In Eastern Europe and the former USSR it was the second and third tiers of apparatchiks who reaped the greatest benefits from the dismantling of state socialism. Their skills, training and expertise, as well as their connections allowed them to appropriate sizeable chunks of the former state assets. They then used this property to secure dominant positions in the new system and quickly re-modelled themselves as prominent businessmen or even "democratic politicians." The North Korean mid-level elite does not have access to such an attractive option. Once again such a scenario is rendered unlikely by the existence of South Korea with its highly developed economy, large pools of capital and managerial skills. If the collapse of Kim's regime spells an end to the independent North Korean state which is a very likely option, the local elite would stand no chance of competing with the South Korean companies and their representatives. Capitalism in post-Kim North Korea would be constructed not by former apparatchiks who some day declare themselves the born-again enemies of the evil Communism, but by resident managers of Samsung and LG. At best, the current elite might hope to gain some subaltern positions, but even this outcome is far from certain. Something analogous to the "lustration policy," the formal prohibitions of former Party cadres and security officials from occupying important positions in the bureaucracy of post-Communist regimes, is at least equally likely. Some ex-apparatchiks might even face persecution for their deeds under the Kims' rule. Facing such dangers, the lower strata of the ruling elite is showing no signs of dissent and prefers to loyally follow Kim Jong Il's entourage....

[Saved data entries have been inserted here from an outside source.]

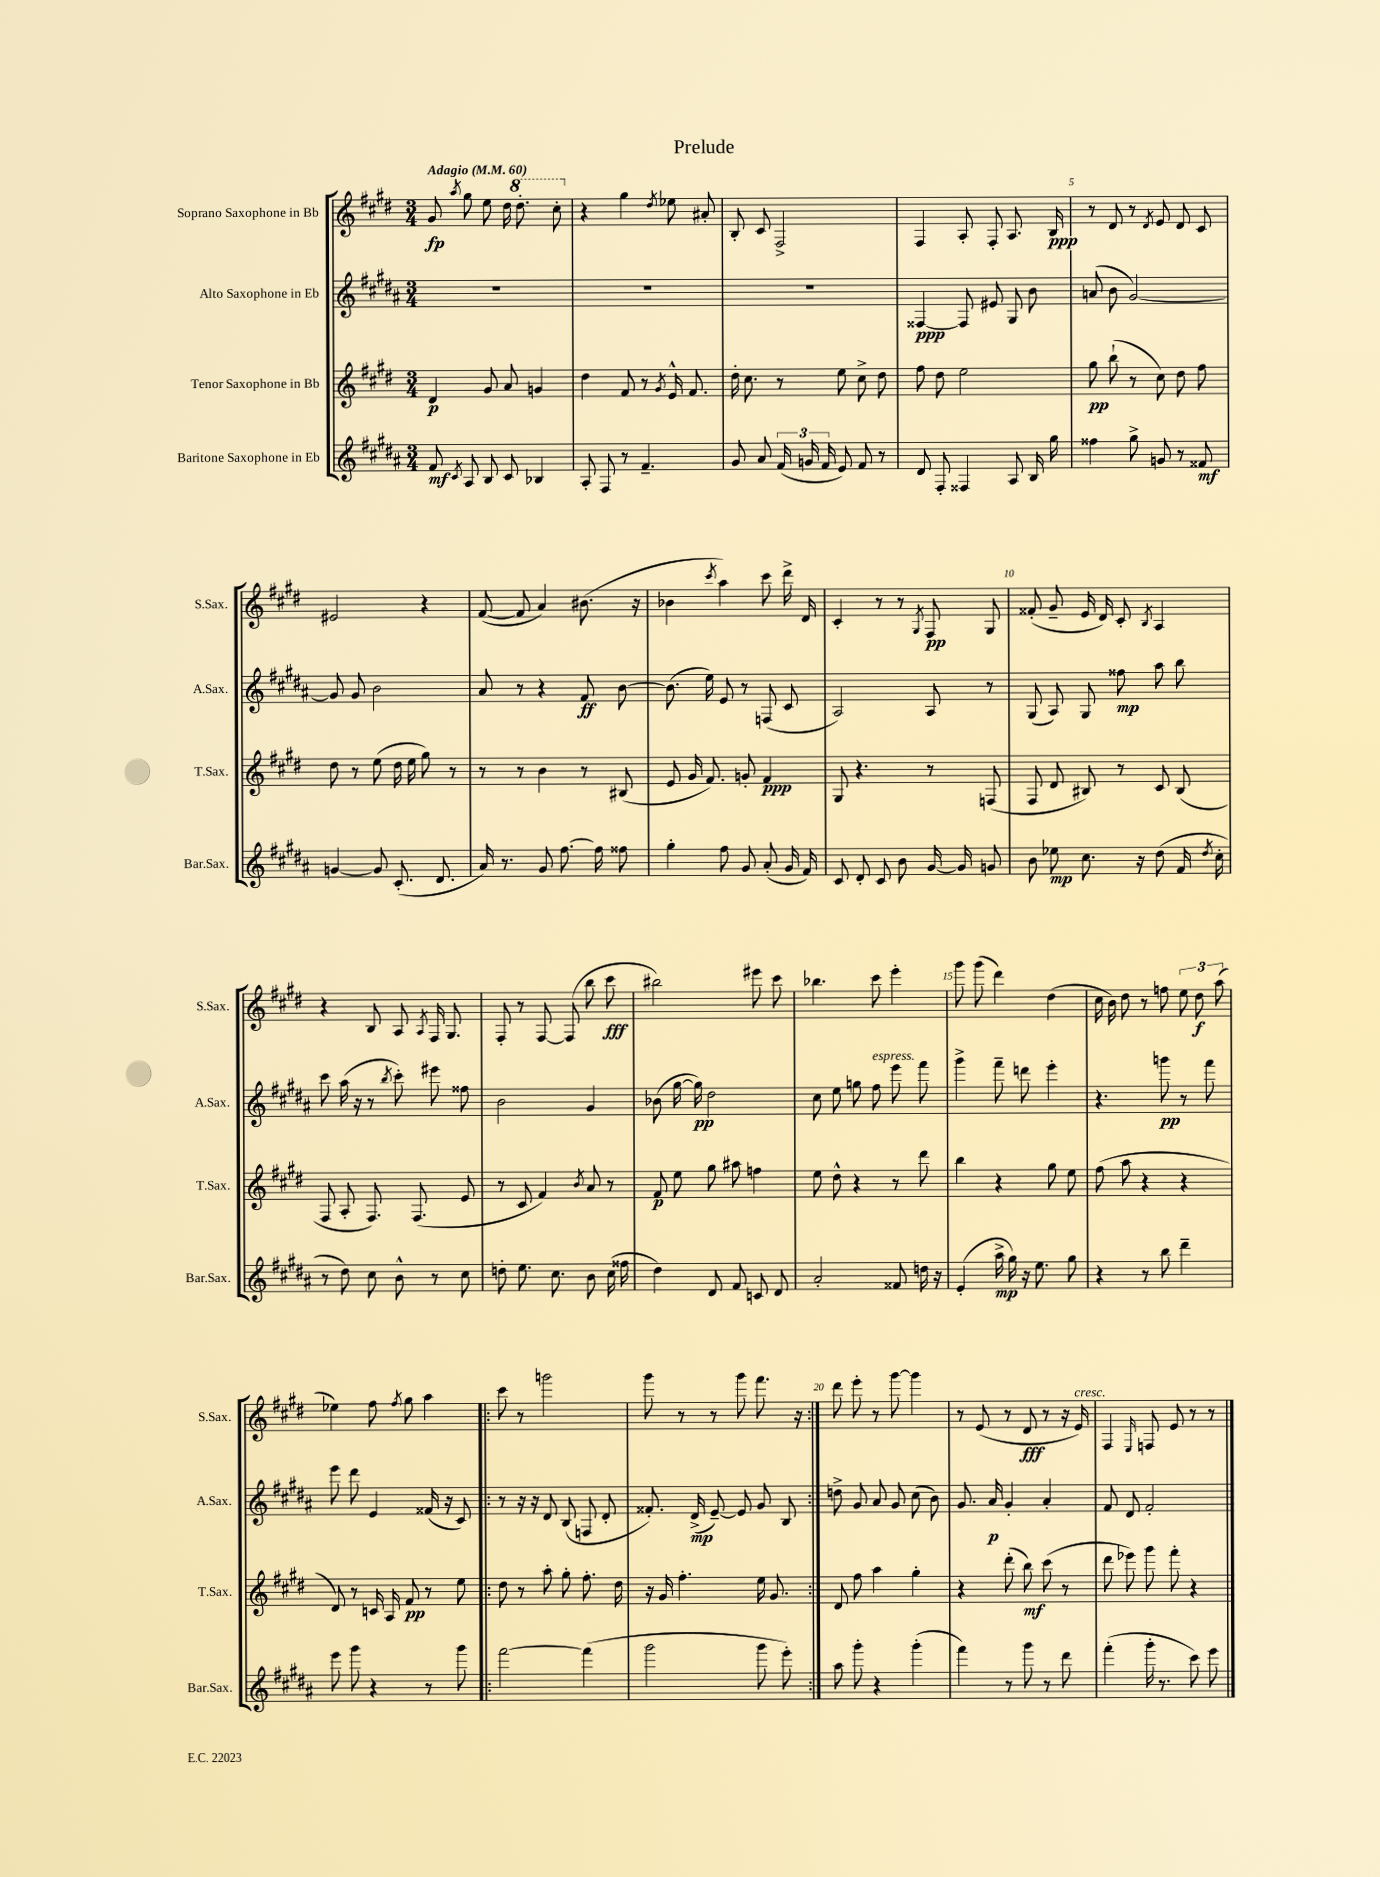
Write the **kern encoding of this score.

**kern	**dynam	**kern	**dynam	**kern	**dynam	**kern	**dynam
*part4	*part4	*part3	*part3	*part2	*part2	*part1	*part1
*staff4	*staff4	*staff3	*staff3	*staff2	*staff2	*staff1	*staff1
*I"Baritone Saxophone in Eb	*	*I"Tenor Saxophone in Bb	*	*I"Alto Saxophone in Eb	*	*I"Soprano Saxophone in Bb	*
*I'Bar.Sax.	*	*I'T.Sax.	*	*I'A.Sax.	*	*I'S.Sax.	*
*clefG2	*	*clefG2	*	*clefG2	*	*clefG2	*
*k[f#c#g#d#a#]	*	*k[f#c#g#d#]	*	*k[f#c#g#d#a#]	*	*k[f#c#g#d#]	*
*M3/4	*	*M3/4	*	*M3/4	*	*M3/4	*
*MM60	*	*MM60	*	*MM60	*	*MM60	*
=1	=1	=1	=1	=1	=1	=1	=1
!	!	!	!	!	!	!LO:TX:a:B:t=Adagio	!
8f#/	mf	4d#/	p	2.r	.	8g#/	fp
8qc#/	.	.	.	.	.	8qaa/	.
8A#/	.	.	.	.	.	8gg#\	.
8B/	.	8g#/	.	.	.	8ee\	.
8c#/	.	8a/	.	.	.	16dd#\	.
*	*	*	*	*	*	*8va	*
.	.	.	.	.	.	8.ddd#'\	.
4B-X/	.	4gn/	.	.	.	.	.
.	.	.	.	.	.	8ccc#'\	.
=2	=2	=2	=2	=2	=2	=2	=2
*	*	*	*	*	*	*X8va	*
8A#'/	.	4dd#\	.	2.r	.	4r	.
8F#/	.	.	.	.	.	.	.
8r	.	8f#/	.	.	.	4gg#\	.
4.f#~/	.	8r	.	.	.	.	.
.	.	8qg#/	.	.	.	8qdd#/	.
.	.	16e^^/	.	.	.	8ee-X\	.
.	.	8.f#/	.	.	.	.	.
.	.	.	.	.	.	8a#X'/	.
=3	=3	=3	=3	=3	=3	=3	=3
8g#/	.	16dd#'\	.	2.r	.	8B'/	.
.	.	8.cc#\	.	.	.	.	.
8a#/	.	.	.	.	.	8c#/	.
(24f#/	.	8r	.	.	.	2F#^/	.
24gn/	.	.	.	.	.	.	.
24f#/	.	.	.	.	.	.	.
8e/)	.	8ee\	.	.	.	.	.
8f#/	.	8cc#^\	.	.	.	.	.
8r	.	8dd#\	.	.	.	.	.
=4	=4	=4	=4	=4	=4	=4	=4
8d#/	.	8ff#\	.	[4F##X/	ppp	4F#/	.
8F#'/	.	8dd#\	.	.	.	.	.
4F##X/	.	2ee\	.	8F##/]	.	8A'/	.
.	.	.	.	8e#X/	.	8F#'/	.
8A#/	.	.	.	8G#/	.	8.A/	.
16B/	.	.	.	8b\	.	.	.
16gg#\	.	.	.	.	.	16B/	ppp
=5	=5	=5	=5	=5	=5	=5	=5
4ff##X\	.	8gg#\	pp	(8an/	.	8r	.
.	.	(8bb`\	.	8b\	.	8d#/	.
8gg#^\	.	8r	.	[2g#/)	.	8r	.
.	.	.	.	.	.	8qd#/	.
8gn/	.	8cc#\)	.	.	.	8e/	.
8r	.	8dd#\	.	.	.	8d#/	.
8f##X/	mf	8ff#\	.	.	.	8c#/	.
!!LO:LB:g=z
=6	=6	=6	=6	=6	=6	=6	=6
[4gn/	.	8dd#\	.	8g#/]	.	2e#X/	.
.	.	8r	.	8g#/	.	.	.
8g/]	.	(8ee\	.	2b\	.	.	.
(8.c#'/	.	16dd#\	.	.	.	.	.
.	.	16ee\	.	.	.	.	.
.	.	8gg#\)	.	.	.	4r	.
8.d#/	.	.	.	.	.	.	.
.	.	8r	.	.	.	.	.
=7	=7	=7	=7	=7	=7	=7	=7
16a#/)	.	8r	.	8a#/	.	([8f#/	.
8.r	.	.	.	.	.	.	.
.	.	8r	.	8r	.	8f#/]	.
8g#/	.	4b\	.	4r	.	4a/)	.
[8.ff#\	.	.	.	.	.	.	.
.	.	8r	.	8f#/	ff	(8.b#X\	.
16ff#\]	.	.	.	.	.	.	.
8ff##X\	.	(8B#X/	.	[8b\	.	.	.
.	.	.	.	.	.	16r	.
=8	=8	=8	=8	=8	=8	=8	=8
4gg#'\	.	8e/	.	(8.b\]	.	4b-X\	.
.	.	16g#/	.	.	.	.	.
.	.	8.f#/)	.	16ee\)	.	.	.
.	.	.	.	.	.	8qccc#/	.
8ff#\	.	.	.	8e/	.	4aa\)	.
8g#/	.	8gn'/	.	8r	.	.	.
(8a#'/	.	4f#/	ppp	(8Fn/	.	8ccc#\	.
16g#/	.	.	.	8c#/	.	16ddd#^\	.
16f#/)	.	.	.	.	.	16d#/	.
=9	=9	=9	=9	=9	=9	=9	=9
8c#/	.	8G#/	.	2A#/)	.	4c#'/	.
8d#'/	.	4.r	.	.	.	.	.
8c#/	.	.	.	.	.	8r	.
8b\	.	.	.	.	.	8r	.
.	.	.	.	.	.	8qG#/	.
[16g#/	.	8r	.	8A#/	.	8F#/	pp
16g#/]	.	.	.	.	.	.	.
8gn/	.	(8Fn/	.	8r	.	8G#/	.
=10	=10	=10	=10	=10	=10	=10	=10
8b\	.	8F#/	.	(8G#/	.	(8f##X'/	.
8ee-X\	mp	8d#/	.	8A#/)	.	8g#~/	.
8.cc#\	.	8B#X/)	.	8G#/	.	16e/	.
.	.	.	.	.	.	16d#/)	.
.	.	8r	.	8ff##X\	mp	8c#'/	.
16r	.	.	.	.	.	.	.
.	.	.	.	.	.	8qB/	.
(8dd#\	.	8c#/	.	8aa#\	.	4A/	.
16f#/	.	(8B#/	.	8bb\	.	.	.
8qdd#/	.	.	.	.	.	.	.
16cc#'\	.	.	.	.	.	.	.
!!LO:LB:g=z
=11	=11	=11	=11	=11	=11	=11	=11
8r	.	8F#/	.	8ccc#\	.	4r	.
8dd#\)	.	8A'/	.	(16aa#\	.	.	.
.	.	.	.	16r	.	.	.
8cc#\	.	8.F#/)	.	8r	.	8B/	.
.	.	.	.	8qbb/	.	.	.
8b^^\	.	.	.	8ccc#'\)	.	8A/	.
.	.	(8.F#/	.	.	.	.	.
.	.	.	.	.	.	8qA/	.
8r	.	.	.	8eee#X\	.	16F#/	.
.	.	.	.	.	.	8.G#/	.
8cc#\	.	8e/	.	8ff##X\	.	.	.
=12	=12	=12	=12	=12	=12	=12	=12
8ddn'\	.	8r	.	2b\	.	8F#'/	.
8.ee\	.	8c#/	.	.	.	8r	.
.	.	4f#/)	.	.	.	[8F#/	.
8.cc#\	.	.	.	.	.	.	.
.	.	.	.	.	.	(8F#/]	.
.	.	8qb/	.	.	.	.	.
8b\	.	8a/	.	4g#/	.	8bb\	.
(16cc#\	.	8r	.	.	.	8ccc#\	fff
16ff##X\	.	.	.	.	.	.	.
=13	=13	=13	=13	=13	=13	=13	=13
4dd#\)	.	8f#/	p	(8b-X\	.	2bb#X\)	.
.	.	8ee\	.	[16gg#\	.	.	.
.	.	.	.	16gg#\])	pp	.	.
8d#/	.	8gg#\	.	2dd#\	.	.	.
8f#/	.	8aa#X\	.	.	.	.	.
8cn/	.	4ffn\	.	.	.	8eee#X\	.
8d#/	.	.	.	.	.	8ccc#\	.
=14	=14	=14	=14	=14	=14	=14	=14
2a#'/	.	8ee\	.	8cc#\	.	4.bb-X\	.
.	.	8dd#^^\	.	8ee\	.	.	.
.	.	4r	.	8ggn\	.	.	.
!	!	!	!	!LO:TX:a:i:t=espress.	!	!	!
.	.	.	.	8ff#\	.	8ccc#\	.
8f##X/	.	8r	.	8eee\	.	4eee'\	.
16ddn\	.	8ddd#\	.	8fff#\	.	.	.
16r	.	.	.	.	.	.	.
=15	=15	=15	=15	=15	=15	=15	=15
(4e'/	.	4bb\	.	4ggg#^\	.	8ggg#\	.
.	.	.	.	.	.	(8ggg#\	.
16aa#^\	mp	4r	.	8fff#~\	.	4ddd#\)	.
16gg#\)	.	.	.	.	.	.	.
16r	.	.	.	8dddn\	.	.	.
8.ee\	.	.	.	.	.	.	.
.	.	8gg#\	.	4eee'\	.	(4dd#\	.
8gg#\	.	8ee\	.	.	.	.	.
=16	=16	=16	=16	=16	=16	=16	=16
4r	.	(8ff#\	.	4.r	.	16cc#\	.
.	.	.	.	.	.	16b\)	.
.	.	8aa\	.	.	.	8dd#\	.
8r	.	4r	.	.	.	8r	.
8bb\	.	.	.	8gggn\	pp	8ffn\	.
4ddd#~\	.	4r	.	8r	.	12ee\	.
.	.	.	.	.	.	12dd#\	f
.	.	.	.	8fff#\	.	.	.
.	.	.	.	.	.	(12aa\	.
!!LO:LB:g=z
=17	=17	=17	=17	=17	=17	=17	=17
8eee\	.	8d#/)	.	8eee\	.	4ee-X\)	.
8ggg#\	.	8r	.	8ddd#\	.	.	.
4r	.	16cn/	.	4e/	.	8ff#\	.
.	.	16A/	.	.	.	.	.
.	.	.	.	.	.	8qff#/	.
.	.	8f#/	pp	.	.	8gg#\	.
8r	.	8r	.	(16f##X/	.	4aa\	.
.	.	.	.	16r	.	.	.
8ggg#\	.	8ee\	.	8c#/)	.	.	.
=18!|:	=18!|:	=18!|:	=18!|:	=18!|:	=18!|:	=18!|:	=18!|:
[2fff#\	.	8dd#\	.	8r	.	8ccc#\	.
.	.	8r	.	16r	.	8r	.
.	.	.	.	16r	.	.	.
.	.	8aa'\	.	8d#/	.	2gggn\	.
.	.	8gg#'\	.	(8B/	.	.	.
(4fff#\]	.	8.ff#'\	.	8Fn/	.	.	.
.	.	.	.	8d#'/	.	.	.
.	.	16dd#\	.	.	.	.	.
=19	=19	=19	=19	=19	=19	=19	=19
2ggg#\	.	16r	.	8.f##X'/)	.	8ggg#\	.
.	.	16g#/	.	.	.	.	.
.	.	4.ff#'\	.	.	.	8r	.
.	.	.	.	(16d#^/	mp	.	.
.	.	.	.	[8e~/)	.	8r	.
.	.	.	.	8e/]	.	8ggg#\	.
8ggg#\	.	16ee\	.	8g#/	.	8.fff#\	.
.	.	8.g#/	.	.	.	.	.
8eee'\)	.	.	.	8B/	.	.	.
.	.	.	.	.	.	16r	.
=20:|!	=20:|!	=20:|!	=20:|!	=20:|!	=20:|!	=20:|!	=20:|!
8aa#\	.	8d#/	.	8ddn^\	.	8ddd#\	.
8ggg#'\	.	8ff#\	.	8g#/	.	8eee'\	.
4r	.	4aa\	.	8a#/	.	8r	.
.	.	.	.	8g#/	.	[8ggg#\	.
(4ggg#'\	.	4gg#'\	.	(8cc#\	.	4ggg#\]	.
.	.	.	.	8b\)	.	.	.
=21	=21	=21	=21	=21	=21	=21	=21
4fff#\)	.	4r	.	8.g#/	.	8r	.
.	.	.	.	.	.	(8e/	.
.	.	.	.	16a#/	p	.	.
8r	.	(8ddd#'\	.	4g#'/	.	8r	.
8ggg#\	.	8bb\)	mf	.	.	8d#/	fff
8r	.	(8ccc#\	.	4a#'/	.	8r	.
8ddd#\	.	8r	.	.	.	16r	.
!	!	!	!	!	!	!LO:TX:a:i:t=cresc.	!
.	.	.	.	.	.	16e/)	.
=22	=22	=22	=22	=22	=22	=22	=22
(4fff#'\	.	8ddd#\	.	8f#/	.	4F#/	.
.	.	8eee-X\)	.	8d#/	.	.	.
.	.	.	.	.	.	16qqE/	.
16ggg#'\	.	8ggg#\	.	2f#'/	.	8Fn/	.
8.r	.	.	.	.	.	.	.
.	.	8fff#'\	.	.	.	8e/	.
8ccc#\)	.	4r	.	.	.	8r	.
8eee\	.	.	.	.	.	8r	.
==	==	==	==	==	==	==	==
*-	*-	*-	*-	*-	*-	*-	*-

This does not mean that the regime will last forever. However, its transformation is unlikely to occur according to the "soft landing" scenario. If the elite resists change for too long an implosion will be unavoidable and if it initiates reform now, the result is likely to be the same or perhaps only marginally less dramatic.

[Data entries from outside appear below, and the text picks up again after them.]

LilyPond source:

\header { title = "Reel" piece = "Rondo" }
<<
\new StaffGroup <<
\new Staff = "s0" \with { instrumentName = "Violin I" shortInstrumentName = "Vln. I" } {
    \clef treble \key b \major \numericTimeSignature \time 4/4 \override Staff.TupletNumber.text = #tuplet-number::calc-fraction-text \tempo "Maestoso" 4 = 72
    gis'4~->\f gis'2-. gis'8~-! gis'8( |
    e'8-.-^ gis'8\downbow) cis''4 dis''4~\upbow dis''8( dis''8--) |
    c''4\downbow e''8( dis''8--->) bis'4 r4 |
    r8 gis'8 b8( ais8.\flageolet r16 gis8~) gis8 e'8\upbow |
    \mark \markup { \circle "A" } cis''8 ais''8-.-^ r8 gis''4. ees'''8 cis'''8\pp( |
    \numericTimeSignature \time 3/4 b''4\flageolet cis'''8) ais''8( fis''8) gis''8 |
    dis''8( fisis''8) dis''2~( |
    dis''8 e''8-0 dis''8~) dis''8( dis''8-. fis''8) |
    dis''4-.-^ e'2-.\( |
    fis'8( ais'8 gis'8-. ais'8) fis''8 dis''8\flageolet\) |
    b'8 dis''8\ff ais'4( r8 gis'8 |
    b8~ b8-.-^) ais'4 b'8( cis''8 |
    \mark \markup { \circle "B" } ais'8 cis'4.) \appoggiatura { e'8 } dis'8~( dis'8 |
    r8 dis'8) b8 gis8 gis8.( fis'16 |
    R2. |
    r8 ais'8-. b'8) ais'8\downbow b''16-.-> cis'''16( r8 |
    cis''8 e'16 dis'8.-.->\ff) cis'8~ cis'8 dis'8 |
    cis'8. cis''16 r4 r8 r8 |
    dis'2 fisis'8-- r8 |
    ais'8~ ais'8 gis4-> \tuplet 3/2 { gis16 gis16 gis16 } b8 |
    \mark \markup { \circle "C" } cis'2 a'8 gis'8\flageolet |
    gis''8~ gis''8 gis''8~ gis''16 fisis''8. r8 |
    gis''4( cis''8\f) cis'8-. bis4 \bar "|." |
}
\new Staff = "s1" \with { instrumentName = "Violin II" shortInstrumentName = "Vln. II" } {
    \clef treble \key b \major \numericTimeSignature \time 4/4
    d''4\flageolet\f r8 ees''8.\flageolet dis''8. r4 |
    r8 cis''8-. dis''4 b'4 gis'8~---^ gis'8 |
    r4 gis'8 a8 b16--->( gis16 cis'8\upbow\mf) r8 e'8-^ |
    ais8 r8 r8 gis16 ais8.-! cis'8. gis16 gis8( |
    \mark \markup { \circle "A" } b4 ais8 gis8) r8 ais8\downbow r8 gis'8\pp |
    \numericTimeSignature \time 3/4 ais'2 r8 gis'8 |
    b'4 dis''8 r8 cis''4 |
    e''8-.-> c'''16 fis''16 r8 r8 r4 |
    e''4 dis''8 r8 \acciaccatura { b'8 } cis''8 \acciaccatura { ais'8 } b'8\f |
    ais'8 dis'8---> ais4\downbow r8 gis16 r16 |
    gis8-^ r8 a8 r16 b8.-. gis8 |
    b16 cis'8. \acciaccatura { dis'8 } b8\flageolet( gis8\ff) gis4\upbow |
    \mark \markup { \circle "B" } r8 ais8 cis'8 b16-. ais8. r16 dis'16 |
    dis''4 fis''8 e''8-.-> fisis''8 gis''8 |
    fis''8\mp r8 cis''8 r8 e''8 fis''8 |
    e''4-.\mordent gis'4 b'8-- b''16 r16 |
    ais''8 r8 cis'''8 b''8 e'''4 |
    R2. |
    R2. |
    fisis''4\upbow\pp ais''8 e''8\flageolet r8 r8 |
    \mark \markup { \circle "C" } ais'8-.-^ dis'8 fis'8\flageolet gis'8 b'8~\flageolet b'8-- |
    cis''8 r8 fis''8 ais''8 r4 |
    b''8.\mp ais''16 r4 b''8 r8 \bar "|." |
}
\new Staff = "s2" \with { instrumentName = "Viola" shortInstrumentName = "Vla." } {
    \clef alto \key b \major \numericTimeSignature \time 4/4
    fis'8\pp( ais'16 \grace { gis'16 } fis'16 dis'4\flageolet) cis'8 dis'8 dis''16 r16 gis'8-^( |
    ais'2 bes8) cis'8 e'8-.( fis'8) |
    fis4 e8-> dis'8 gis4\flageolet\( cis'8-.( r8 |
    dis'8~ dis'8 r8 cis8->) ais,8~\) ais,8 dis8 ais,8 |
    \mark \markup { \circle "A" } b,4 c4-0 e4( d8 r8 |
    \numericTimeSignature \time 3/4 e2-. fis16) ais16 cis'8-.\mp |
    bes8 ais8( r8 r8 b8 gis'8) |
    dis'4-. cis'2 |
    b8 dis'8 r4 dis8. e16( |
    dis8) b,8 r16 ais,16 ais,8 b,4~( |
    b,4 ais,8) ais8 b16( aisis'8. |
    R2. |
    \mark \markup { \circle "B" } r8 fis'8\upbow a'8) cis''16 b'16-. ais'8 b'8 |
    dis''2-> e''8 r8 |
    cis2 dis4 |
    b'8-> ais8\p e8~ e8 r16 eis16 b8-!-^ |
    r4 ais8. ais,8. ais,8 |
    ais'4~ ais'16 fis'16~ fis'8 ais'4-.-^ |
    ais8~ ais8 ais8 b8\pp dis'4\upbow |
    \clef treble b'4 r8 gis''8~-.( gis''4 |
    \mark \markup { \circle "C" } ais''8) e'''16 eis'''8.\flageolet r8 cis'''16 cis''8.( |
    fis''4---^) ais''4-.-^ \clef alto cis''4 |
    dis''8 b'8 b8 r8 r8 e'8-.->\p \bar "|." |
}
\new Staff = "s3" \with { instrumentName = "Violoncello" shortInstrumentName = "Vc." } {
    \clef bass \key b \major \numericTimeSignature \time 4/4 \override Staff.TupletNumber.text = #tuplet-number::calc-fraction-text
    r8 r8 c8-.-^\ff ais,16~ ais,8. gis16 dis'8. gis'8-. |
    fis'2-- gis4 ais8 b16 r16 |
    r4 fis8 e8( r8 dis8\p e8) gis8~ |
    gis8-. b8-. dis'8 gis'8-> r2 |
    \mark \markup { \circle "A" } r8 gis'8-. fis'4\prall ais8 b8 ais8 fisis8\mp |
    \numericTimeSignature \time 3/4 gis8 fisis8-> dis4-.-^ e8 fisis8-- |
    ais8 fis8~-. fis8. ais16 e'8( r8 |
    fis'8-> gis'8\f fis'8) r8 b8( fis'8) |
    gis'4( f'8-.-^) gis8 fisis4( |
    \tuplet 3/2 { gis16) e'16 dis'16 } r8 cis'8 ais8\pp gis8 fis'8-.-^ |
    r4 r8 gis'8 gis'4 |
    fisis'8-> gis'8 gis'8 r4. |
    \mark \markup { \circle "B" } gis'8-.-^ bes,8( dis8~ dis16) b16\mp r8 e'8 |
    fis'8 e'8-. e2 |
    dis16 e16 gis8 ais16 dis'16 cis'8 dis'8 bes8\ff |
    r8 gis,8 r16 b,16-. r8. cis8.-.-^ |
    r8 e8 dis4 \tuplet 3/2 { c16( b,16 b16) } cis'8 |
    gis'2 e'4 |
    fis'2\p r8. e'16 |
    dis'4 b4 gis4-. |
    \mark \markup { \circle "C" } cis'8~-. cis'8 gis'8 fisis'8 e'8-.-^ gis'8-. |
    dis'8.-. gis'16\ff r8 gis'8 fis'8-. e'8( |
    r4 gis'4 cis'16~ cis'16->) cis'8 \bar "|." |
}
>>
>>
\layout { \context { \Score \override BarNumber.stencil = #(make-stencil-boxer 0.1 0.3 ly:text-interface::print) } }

I suspect relations between the two Koreas after unification will soon evolve into a fierce antagonism between a North Korean colony offering little more than unskilled labor and raw materials, and a South Korean colonial occupation force that quickly loses patience with its helplessly dependent cousins. Fierce South Korean classism (and impatience) will soon overwhelm the abstract sympathies so many South Korean citizens now feel for their North Korean compatriots. North Korea will be like Yankee-occupied Mississippi during Reconstruction after the U.S. Civil War. Tough times for all, for at least a generation or two.